Shank 2 Review

Shank 2 can be described as “A sequel… with characters that… are in the game.” It can also be said that, “Shank 2 will… remind your… mom why she despises… video games.” More memorably, critics have hailed Shank 2 as “… developed…” and scorned it for “… blood…”

It must be frustrating to read dialogue so out of context, to know that whole chunks of content have been intentionally omitted, and to find “blood” the most descriptive element of an aged, repetitious entity. It must be equally frustrating, then, to learn that despite itself, participating in this affair is still as viciously enjoyable as ever, though the cost may be asking too much. It is engaging as a piece of off-color art, but then the ending disappoints, predictably.

Is the horse dead? Oh, he has been…

For gamers who remember arcade cabinets of Contra, Contra II, and Wild West Cowboys of Moo Mesa, the Shank series has been a guttural return to action side-scroller tradition. Simple controls, reactionary combat, and 20% gratuitous disemboweling established Klei Entertainment’s downloadable throwback as an evolved iteration of the genre’s classic hits, and a series to keep tabs on.

Shank 2 streamlines the mechanical processes of its comic-style murder origins, then shanks cooperative storytelling by replacing its predecessor’s successful two-player campaign with waves of goons. And in an effort to homogenize single-player, the ear-stabbing difficulty from Shank has been downgraded to chin-tapping challenges, infrequent and sometimes voluntary. To call it a step backward, though, would ignore the feral pleasure of scorching, decapitating, and otherwise disrespecting hordes of sub-human guns-for-hire.

It’s that appeal to the baser instincts that frames Shank 2, and the blood pool from which it draws its pulp personality. Whereas Shank followed the “Kill Bill” revenge murder recipe, the sequel borrows from “Salvador,” or the all-to-real violence of the Cuban Revolution, in its approach to a more conscience-driven homecoming plot. The weak-hearted president of a militaristic Latin state – Shank’s country of origin – kidnaps his people to find a suitable replacement heart, then strews these manacled refugees across a salty sea port, a wolf-ridden jungle, the husks of burning haciendas, and various industrial complexes. They are, as Shank might expect, well-guarded.

The narrative trajectory doesn’t share the intense direction of Shank writer Marianne Krawczyk’s (co-creator of God of War) first vengeance-fueled bloodletting, and motivation falls back on the classic, gamey bits for support. Undoubtedly by design, these ludic components received the better part of Klei Entertainment’s makeover attention. Shank shanks (and shoots, and grapples, and leaps, and chainsaws) with greater alacrity, and the re-mapping of the dodge function to the right stick and the interact function to a dedicated button release frustration from the control scheme. Timed counter-attacks also join the player’s arsenal, along with the odd environmental aid (deadly saw blades, sacks of fish, mounted machine guns), establishing a wider bevy of options for dealing with scores of henchmen, small, large, magical, and mammalian. Platforming is curbed to scarce usage, zeroing the intent clearly on Shank 2’s modified brawler combat, which is it’s true pleasure.

In some respect, limiting the design scope is admirable. Sure, each level will fall into the rabble-miniboss-rabble-boss formula, and fine-tuning the difficulty on Normal to a palatable balance might go unnoticed by newcomers to the series, but the care for these details is clear. From a macro perspective, it’s troubling to find unfilled space in Shank’s ambitious shoeprint.

━━━━━━━━━━━━━━━━━━━━

§ WORK REQUIRED
Return, word for word, the passage of the Shank 2 review starting at "It must be frustrating" and ending at "ending disappoints, predictably.", with both of those phrases included.

§ DATA SHOWN

━━━━━━━━━━━━━━━━━━━━

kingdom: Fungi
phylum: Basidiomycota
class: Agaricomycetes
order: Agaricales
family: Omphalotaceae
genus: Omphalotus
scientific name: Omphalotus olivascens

━━━━━━━━━━━━━━━━━━━━

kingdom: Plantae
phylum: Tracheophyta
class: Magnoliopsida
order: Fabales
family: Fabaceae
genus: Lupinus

━━━━━━━━━━━━━━━━━━━━

§ EXPECTED ANSWER
It must be frustrating to read dialogue so out of context, to know that whole chunks of content have been intentionally omitted, and to find “blood” the most descriptive element of an aged, repetitious entity. It must be equally frustrating, then, to learn that despite itself, participating in this affair is still as viciously enjoyable as ever, though the cost may be asking too much. It is engaging as a piece of off-color art, but then the ending disappoints, predictably.